Congress’s Indian Land Claims Settlement Act of 1987, flowing from the 1983 settlement agreement among town, tribe, and state — which all parties signed – provided that the settlement lands “…shall be subject to all federal, state, and local laws, including town zoning laws, state and federal conservation laws and the regulations of the Martha’s Vineyard Commission (MVC)…”

In August of 2006, members of the Aquinnah Gay Head Community Association (AGHCA) reflected on the success of the lawsuit that resulted in the SJC decision and looked forward to devoting the group’s energy and money to community endeavors and not lawsuits.

At the time, Lawrence Hohlt of the AGHCA described the future work of the Community Association and his confidence that the “Intergovernmental agreement on cooperative land use and planning between the Wampanoag Indian tribe and the town of Aquinnah,” (MOU) that town and tribe were negotiating would provide a framework for future cooperation. For Mr. Hohlt and the members of the Community Association most involved with the lawsuit and the defense of the agreement signed in 1983, the view for the future, at least in 2004, was refreshing. Today, the future is less so.

Generally, an agreement such as the 1983 settlement agreement would not be difficult for each side to abide by, but in this case the clear impression is that the Wampanoag side chafes at the elements of the agreement that intrude upon its changing and expanding sense of its sovereignty. The result is a querulous posture toward the town of Aquinnah.

And now we report that the tribe has withdrawn from that MOU. Almost certainly, the tribe’s single-minded determination is that its financial future depends on gambling. A mainland casino would be best, but a more limited casino in Aquinnah will do.

The betting here, if you will, is that the abandonment of the MOU will be followed ultimately by a legal challenge to the terms of the 1983 agreement and to the Massachusetts Supreme Judicial Court’s decision upholding the terms of that agreement. That battle will be joined in the pursuit of on-Island gaming. Sovereignty will be the battle cry, sovereignty unrestrained by past sworn agreements, negotiated and concluded in good faith.

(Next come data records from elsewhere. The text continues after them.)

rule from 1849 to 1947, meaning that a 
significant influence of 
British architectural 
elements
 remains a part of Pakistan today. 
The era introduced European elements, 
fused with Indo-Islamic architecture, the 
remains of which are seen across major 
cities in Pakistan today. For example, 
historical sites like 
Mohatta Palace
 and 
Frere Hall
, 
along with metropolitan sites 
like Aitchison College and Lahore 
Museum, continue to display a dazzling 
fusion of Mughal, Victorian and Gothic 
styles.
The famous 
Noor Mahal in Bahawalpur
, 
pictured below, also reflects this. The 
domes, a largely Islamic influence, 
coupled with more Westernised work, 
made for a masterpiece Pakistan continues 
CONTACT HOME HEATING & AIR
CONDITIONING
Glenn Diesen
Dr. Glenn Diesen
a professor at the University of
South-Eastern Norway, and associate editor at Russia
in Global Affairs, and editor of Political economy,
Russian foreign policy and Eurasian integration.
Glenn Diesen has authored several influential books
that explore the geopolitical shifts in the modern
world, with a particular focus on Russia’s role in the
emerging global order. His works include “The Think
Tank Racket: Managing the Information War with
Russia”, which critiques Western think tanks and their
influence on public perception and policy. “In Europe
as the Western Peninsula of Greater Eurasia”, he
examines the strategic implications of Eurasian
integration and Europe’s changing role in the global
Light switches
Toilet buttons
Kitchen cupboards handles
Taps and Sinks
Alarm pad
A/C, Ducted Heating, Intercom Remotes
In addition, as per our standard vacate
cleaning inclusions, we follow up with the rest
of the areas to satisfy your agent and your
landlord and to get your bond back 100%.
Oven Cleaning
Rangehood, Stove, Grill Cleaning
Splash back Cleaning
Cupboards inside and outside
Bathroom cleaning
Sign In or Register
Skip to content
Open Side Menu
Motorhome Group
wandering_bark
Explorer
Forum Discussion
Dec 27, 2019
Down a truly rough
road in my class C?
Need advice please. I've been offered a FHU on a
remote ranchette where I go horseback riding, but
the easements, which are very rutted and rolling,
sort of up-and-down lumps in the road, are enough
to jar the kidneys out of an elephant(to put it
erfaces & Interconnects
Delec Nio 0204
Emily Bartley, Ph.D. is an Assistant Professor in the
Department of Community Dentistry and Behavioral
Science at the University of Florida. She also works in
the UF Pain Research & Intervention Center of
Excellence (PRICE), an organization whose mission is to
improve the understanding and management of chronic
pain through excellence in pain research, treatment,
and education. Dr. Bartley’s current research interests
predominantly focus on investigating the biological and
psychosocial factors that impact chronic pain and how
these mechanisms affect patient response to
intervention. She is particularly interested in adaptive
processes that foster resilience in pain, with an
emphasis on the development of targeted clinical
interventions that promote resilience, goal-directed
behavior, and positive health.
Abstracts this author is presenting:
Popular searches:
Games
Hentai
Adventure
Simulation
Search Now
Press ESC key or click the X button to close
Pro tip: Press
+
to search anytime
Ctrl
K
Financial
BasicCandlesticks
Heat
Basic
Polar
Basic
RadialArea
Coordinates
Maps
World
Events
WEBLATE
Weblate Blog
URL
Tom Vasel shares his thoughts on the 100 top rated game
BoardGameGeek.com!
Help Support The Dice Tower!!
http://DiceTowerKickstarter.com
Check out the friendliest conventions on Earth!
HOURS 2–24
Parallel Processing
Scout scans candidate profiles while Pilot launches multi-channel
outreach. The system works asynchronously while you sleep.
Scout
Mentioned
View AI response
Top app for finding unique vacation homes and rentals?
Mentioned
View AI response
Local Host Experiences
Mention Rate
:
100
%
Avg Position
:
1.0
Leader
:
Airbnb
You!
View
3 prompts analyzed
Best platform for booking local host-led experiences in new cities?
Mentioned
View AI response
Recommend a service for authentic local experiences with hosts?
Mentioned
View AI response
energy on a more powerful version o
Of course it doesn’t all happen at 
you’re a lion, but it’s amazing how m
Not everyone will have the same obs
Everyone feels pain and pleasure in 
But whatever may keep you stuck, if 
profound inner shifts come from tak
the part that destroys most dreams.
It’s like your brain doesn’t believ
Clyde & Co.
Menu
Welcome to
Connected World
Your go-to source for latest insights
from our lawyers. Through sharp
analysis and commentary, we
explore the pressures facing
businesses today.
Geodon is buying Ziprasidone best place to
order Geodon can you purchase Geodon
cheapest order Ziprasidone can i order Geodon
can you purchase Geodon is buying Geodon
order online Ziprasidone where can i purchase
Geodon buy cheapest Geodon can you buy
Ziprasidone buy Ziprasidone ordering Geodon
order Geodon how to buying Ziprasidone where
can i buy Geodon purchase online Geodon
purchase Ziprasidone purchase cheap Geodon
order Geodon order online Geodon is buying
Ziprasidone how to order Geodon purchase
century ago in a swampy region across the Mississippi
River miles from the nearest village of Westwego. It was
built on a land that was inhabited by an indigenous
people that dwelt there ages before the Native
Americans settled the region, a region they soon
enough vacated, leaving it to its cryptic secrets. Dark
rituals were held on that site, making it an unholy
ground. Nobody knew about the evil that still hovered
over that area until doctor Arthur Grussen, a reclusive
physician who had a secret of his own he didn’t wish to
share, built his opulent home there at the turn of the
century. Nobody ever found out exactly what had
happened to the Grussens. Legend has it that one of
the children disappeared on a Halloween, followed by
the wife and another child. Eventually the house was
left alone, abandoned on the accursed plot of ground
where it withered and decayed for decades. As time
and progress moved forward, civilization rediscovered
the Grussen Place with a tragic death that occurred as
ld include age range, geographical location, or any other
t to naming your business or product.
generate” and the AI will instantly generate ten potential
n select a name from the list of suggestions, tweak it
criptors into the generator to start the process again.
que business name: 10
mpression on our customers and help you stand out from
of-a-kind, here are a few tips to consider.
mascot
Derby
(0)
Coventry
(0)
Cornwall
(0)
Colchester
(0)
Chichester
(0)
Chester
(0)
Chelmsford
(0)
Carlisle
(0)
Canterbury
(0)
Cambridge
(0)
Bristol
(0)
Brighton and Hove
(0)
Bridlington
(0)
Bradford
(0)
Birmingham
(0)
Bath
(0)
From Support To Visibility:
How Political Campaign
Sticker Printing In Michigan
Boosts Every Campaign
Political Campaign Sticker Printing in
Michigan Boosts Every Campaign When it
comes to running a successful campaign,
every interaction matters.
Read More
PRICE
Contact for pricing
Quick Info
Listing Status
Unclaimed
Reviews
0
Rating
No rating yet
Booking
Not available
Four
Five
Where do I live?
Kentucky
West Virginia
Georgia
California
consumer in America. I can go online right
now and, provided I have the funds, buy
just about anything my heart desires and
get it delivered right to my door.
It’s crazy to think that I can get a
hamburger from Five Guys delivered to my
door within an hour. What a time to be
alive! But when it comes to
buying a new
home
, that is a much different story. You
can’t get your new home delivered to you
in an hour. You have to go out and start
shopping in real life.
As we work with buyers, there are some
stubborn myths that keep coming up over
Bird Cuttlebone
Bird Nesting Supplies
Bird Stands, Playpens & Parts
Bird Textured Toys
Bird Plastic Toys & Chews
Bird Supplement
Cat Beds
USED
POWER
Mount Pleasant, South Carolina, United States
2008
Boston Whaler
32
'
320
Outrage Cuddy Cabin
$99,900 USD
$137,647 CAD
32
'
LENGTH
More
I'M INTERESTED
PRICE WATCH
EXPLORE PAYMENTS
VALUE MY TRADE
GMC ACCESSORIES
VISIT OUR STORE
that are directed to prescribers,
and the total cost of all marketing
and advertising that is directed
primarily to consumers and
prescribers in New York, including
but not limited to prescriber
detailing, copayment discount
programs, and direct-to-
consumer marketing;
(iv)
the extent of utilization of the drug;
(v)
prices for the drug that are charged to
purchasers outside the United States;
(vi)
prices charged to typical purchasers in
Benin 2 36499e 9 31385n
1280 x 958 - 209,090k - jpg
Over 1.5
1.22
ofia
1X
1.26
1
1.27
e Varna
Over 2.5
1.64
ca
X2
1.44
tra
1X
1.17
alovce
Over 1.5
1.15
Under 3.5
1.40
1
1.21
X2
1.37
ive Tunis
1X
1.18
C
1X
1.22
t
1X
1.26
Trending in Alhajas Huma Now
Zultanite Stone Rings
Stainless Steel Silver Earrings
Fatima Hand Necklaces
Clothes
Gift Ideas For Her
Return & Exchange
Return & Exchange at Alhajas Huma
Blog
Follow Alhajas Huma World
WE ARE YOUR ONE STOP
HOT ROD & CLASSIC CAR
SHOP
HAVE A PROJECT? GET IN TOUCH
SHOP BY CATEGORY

It is not surprising. The memorandum that in 2007 suggested a smoother, more neighborly path ahead for both town and tribe became, in the tribe’s view, an impediment to its ambitions. Given the drift of the tribe leadership’s thinking, especially as the center of political power among the Wampanoags shifted from longtime Island members to members who live off-Island, it is a wonder the MOU was concluded in the first place. Neither past agreements entered into in good faith nor the neighborliness of longtime Aquinnah (Gay Head) Wampanoag residents toward their fellow non-Indian townspeople or toward Islanders in the other five towns tempers the tribe’s ambitions today. Gaming will have its day in court.